The pillars of Theroux's (The Happy Isles of Oceania, LJ 5/15/92) latest travel title are at the mouth of the Mediterranean, and he proposes to travel from one to the other the long way, by following the shoreline from Spain to Morocco using rail, ferry, bus, or car. One of the pleasures of his book is the unhurried nature of the trip. If it takes Theroux two years to appreciate the flavor of the Mediterranean, then that's how long it takes. As with his other books, Theroux disdains the tourist destinations (he refers to the Greek islands as theme parks) as well as many other sites that don't strike his persnickety fancy, but the Mediterranean is full of resorts and cultural sites so he often endures these to get to the places he finds worthwhile, like Aliano, Italy, Albania, and war-torn Croatia.
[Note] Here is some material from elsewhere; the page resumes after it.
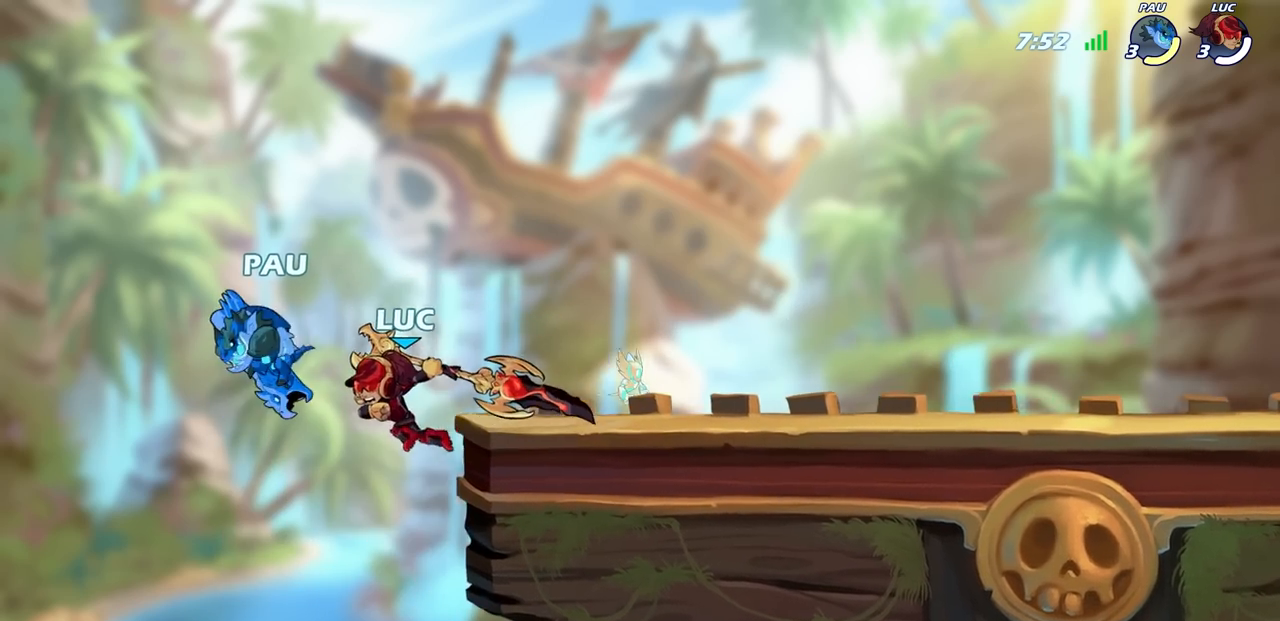
{"buttons": [], "left_stick": "right", "right_stick": "center", "events": [[150, "left_stick", "right"], [200, "CROSS", "down"], [350, "CROSS", "up"]]}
Every public library should have a copy of this book; there will be a big demand for it.-Mary Ann Parker, California Dept. of Water Resources Law Lib., Sacramento
The difference between a tourist and a traveler, says Theroux, is that the tourist knows where he's going. Theroux (The Great Railway Bazaar), a traveler, as half a dozen of his popular books have attested, had no design for this adventure, no advance ticketing nor any commitment to stay or go anywhere. His only aim was to explore the Mediterranean coast without resort to airplanes. As a result, he found himself in unfamiliar villages on untraveled roads, acquired unexpected companions and slept in an assortment of inns, from fleabags to Hilton hotels, in Gibraltar Spain, the Riviera, Croatia, Sardinia, Greece, Albania, Morocco, the Levant and Israel. His pictures, like those of a wanderer with a sharp eye and an informed intelligence, though a large measure of condescension as well, are fresh even when he lands in well-reported places. Although most of his informants are casually met, now and then he interviews the famous, among them Paul Bowles in Morocco, Naguib Mahfouz in Egypt. This is a Mediterranean coast few know, as exotic and tumultuous now as throughout history. (Oct.)